A sound Family Business Succession Plan, contains an allegory within the plan for the efficient transfer of wealth to address the financial needs of the subsequent owners and operators of the family business, combined with a strategy to assure that there is liquidity for the payment of outstanding tax issues; such as, the estate and inheritance taxes that may arise from the death of an earlier principal of the business entity. While the transfer of wealth is important, this should be seen as only part of the overall Succession Plan, which should include the changes structure of future management, which looks to preserve the integrity of the business. However, if properly presented to the family business participants, the succession plan’s wealth transfer component can provide further initiative and a spirit of cooperation between members who might otherwise not be “sailing in the same direction”.
In order to simplify the issues and to therefore make it understandable, remember that the Succession Plan is to address two parts of the Family Business – the business and the family. The nature of the underlying concerns seem to take on two forms for each of these parts; each part has a concern for liquidity and stability. Remember, that in most early generational businesses, it may be grandma and grandpa that initiated the business, which is now being looked to I order to support three children, their spouses, and eight grandchildren. Rarely, if ever, can that happen without the concerns of liquidity and stability being at risk.
In part, insurance products as part of an estate and financial planning mix for the business, which are established during the life of the earlier generations and for the benefit of the later ones, can assist in this wealth transfer. These insurance products, if property added to the property controlled by a Trust, can allow for the liquidity necessary to address later issue of stability and liquidity, since the transfer can be structured to avoid or defer taxes.

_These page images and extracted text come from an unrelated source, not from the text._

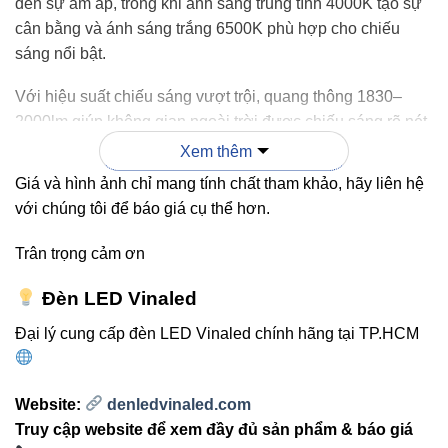
đến sự ấm áp, trong khi ánh sáng trung tính 4000K tạo sự
cân bằng và ánh sáng trắng 6500K phù hợp cho chiếu
sáng nổi bật.
Với hiệu suất chiếu sáng vượt trội, quang thông 1830–
2000lm giúp không gian ngoài trời được chiếu sáng rõ nét,
tạo chiều sâu và điểm nhấn mạnh cho khu vực cần tập
Xem thêm
trung ánh sáng.
Giá và hình ảnh chỉ mang tính chất tham khảo, hãy liên hệ
với chúng tôi để báo giá cụ thể hơn.
Góc chiếu 24° & 38° – Tối ưu hóa
Trân trọng cảm ơn
từng vị trí lắp đặt
Đèn LED Vinaled
24°:
tạo chùm sáng tập trung, phù hợp chiếu điểm
Đại lý cung cấp đèn LED Vinaled chính hãng tại TP.HCM
các vật thể nhỏ hoặc chiếu xa
38°:
phân bổ ánh sáng rộng hơn, mềm hơn, phù
hợp chiếu tường, mảng xanh, lối đi
Website:
denledvinaled.com
Truy cập website để xem đầy đủ sản phẩm & báo giá
Dù là chiếu bóng cây, chiếu mặt tiền hay tạo hiệu ứng đổ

However, is that enough? Remember, there is a concern for the multiplication of persons who will be looking to participate in this family business in the future. So if right now it can be done, the company principals should consider borrowing, based on the company’s cash flow or other sources of cash flow, to pay for the premiums on the insurance products; utilizing the insurance for the collateral for loan repayment and the security that the lender may require. If structured properly, the death benefit can pay off the loan and allow the balance of the proceeds to remain in the trust, which should include additional principal and accumulations from the insurance, because of the leveraging of the premiums. In doing so, the Succession Plan does for the liquidity and stability, what the business planning of management and agreements does with respect to the continuity of the business organization.
Needless to say, you need a cooperative effort between the lender and the lawyers that you deal with and a synchronized plan that brings the participants in the Succession Plan closer together. In seeing this effort to leverage for the future, the succeeding persons tend to work closer together because of the proposed effort to secure stability and liquidity for their future.